Cavallo denaro

Di Pedro Costa, Portogallo 2014, 115'

Cinema

Ventura, manovale in pensione, è un immigrato capoverdiano alla periferia di Lisbona. In un eterno presente successivo al rovesciamento della dittatura di Salazar, il protagonista vaga in un ospedale che è anche prigione e fabbrica, solo o in dialogo con voci e presenze; come quella dell'amico Joaquim, ferito dallo stesso Ventura in un conflitto armato, e della moglie Vitalina, che ne piange la scomparsa.

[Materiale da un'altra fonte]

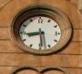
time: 8:29
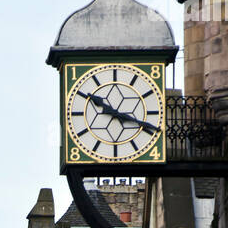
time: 10:18
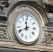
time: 11:41
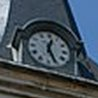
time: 12:26
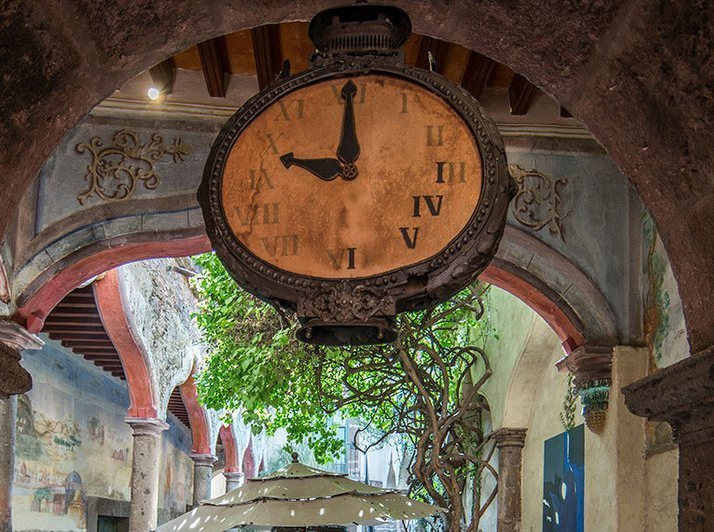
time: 10:00
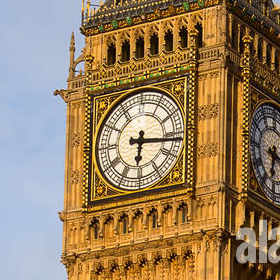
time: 6:16
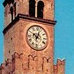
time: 10:02
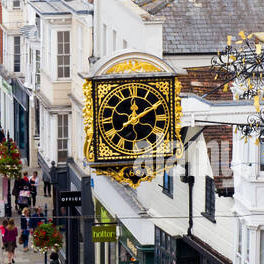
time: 12:09
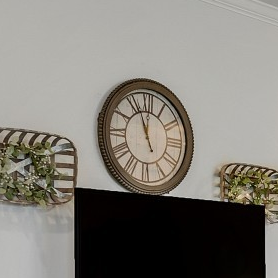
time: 11:56
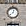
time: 12:38
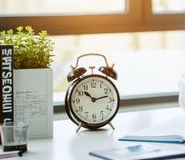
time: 10:12
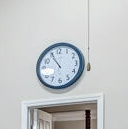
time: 10:54
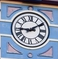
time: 9:09
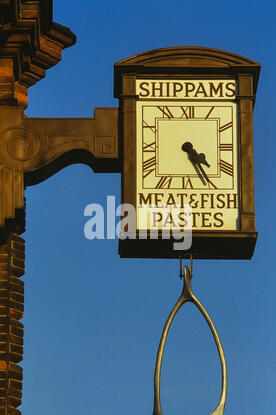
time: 3:22
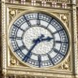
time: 2:36
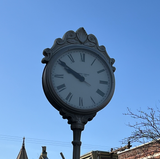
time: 9:50
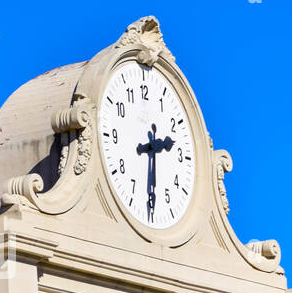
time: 2:30
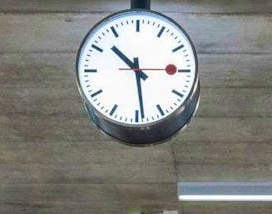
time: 10:28
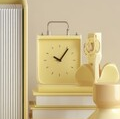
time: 10:06
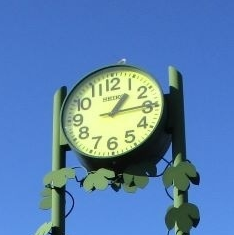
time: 1:14
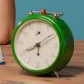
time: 8:09
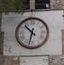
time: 10:32
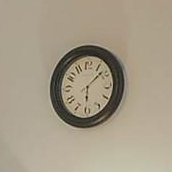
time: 6:08
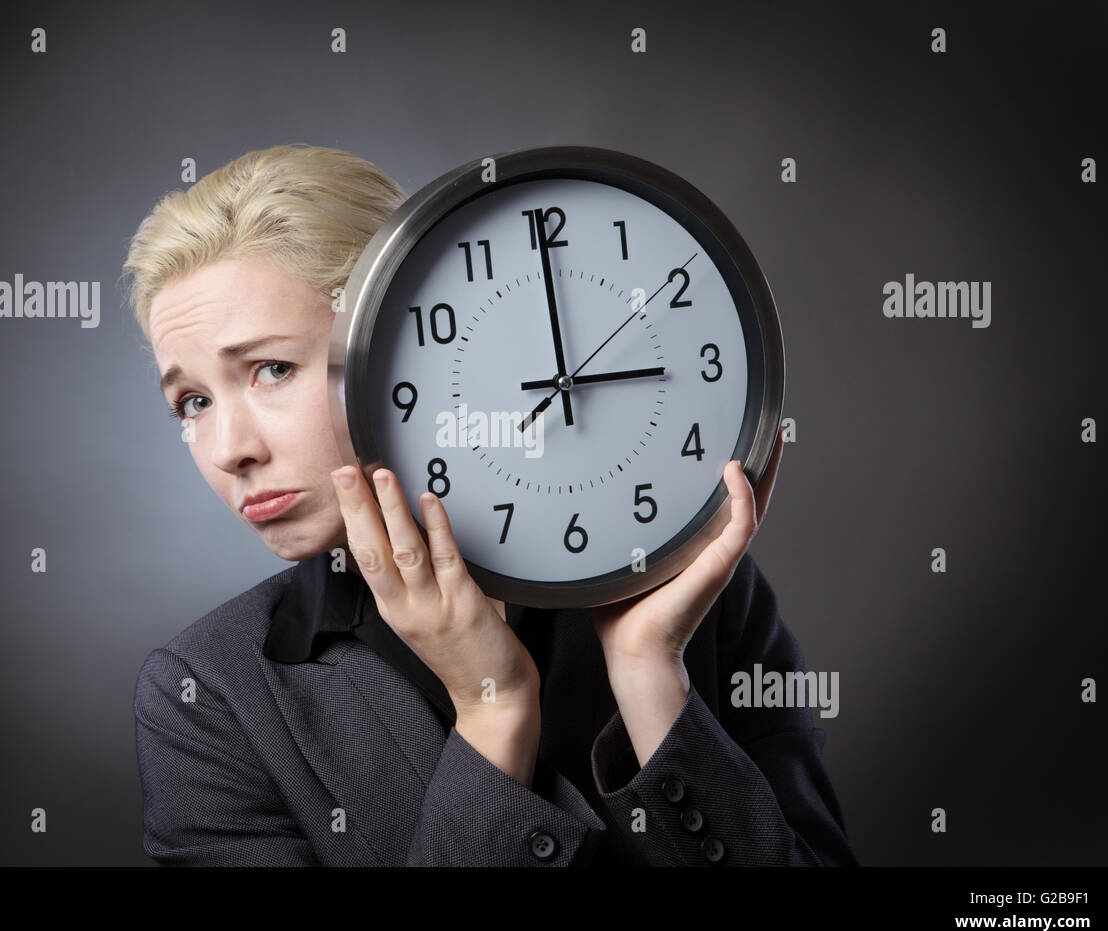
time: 2:59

All'indomani della Rivoluzione dei Garofani, nella primavera del '74, i trapiantati a Lisbona, molti dei quali erano uomini in fuga dalla povertà delle ex colonie portoghesi in Africa, videro presto deluse le loro speranze in un futuro migliore. Soltanto intorno alla metà degli anni novanta lo Stato iniziò a interessarsi alla causa, facendo edificare senza criterio nuovi alloggi a Casal da Boba, dove gli emigrati sono confinati tutt'oggi in condizioni disagiate. Prima di quel momento vivevano accampati a Fontainhas, la baraccopoli multietnica dove Pedro Costa ha girato Ossos (1997), No Quarto da Vanda (2000), e Juventude em marcha (2006), di cui quest'opera è in un certo senso la prosecuzione.

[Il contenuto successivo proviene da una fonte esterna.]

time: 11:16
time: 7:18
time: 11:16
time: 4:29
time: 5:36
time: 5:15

Protagonista è ancora una volta Ventura, sorta di zombi in terra nullius, relitto di una storia alla quale altri uomini hanno sottratto, insieme con ogni prospettiva di vita, la dimensione presente del qui e ora. "Tu non hai un destino né un orizzonte. Non hai e non sei" gli dice un soldato della rivoluzione nella lunga (oltre 20 min.) sequenza in ascensore recuperata per intero dal frammento "Lamento da vida jovem" del film a episodi Centro Histórico. Ventura, come il popolo degli ultimi che rappresenta e di cui racconta la sconfitta, erra così per l'enorme macchina burocratica che vorrebbe identificarlo ma che gli nega la possibilità di trovarsi nel mondo, tra carte e documenti che restano l'unica narrazione in cui potersi riconoscere, come gli atti di nascita e di matrimonio nei quali Vitalina recupera la propria memoria e quella del marito perduto.
 Cinema politico, che si muove in modo sperimentale dentro spazi fotografici e quadri fissi, che documenta il reale come fanno, a inizio Novecento, gli scatti americani del danese Jacob Riis, posti a programma in apertura. Cinema che rivendica senza compromessi il suo essere nel mondo, testamento militante di uomini senza più volontà che non quella di dimenticare o di essere ricordati. Pardo per la miglior regia al Festival del Film di Locarno 2014.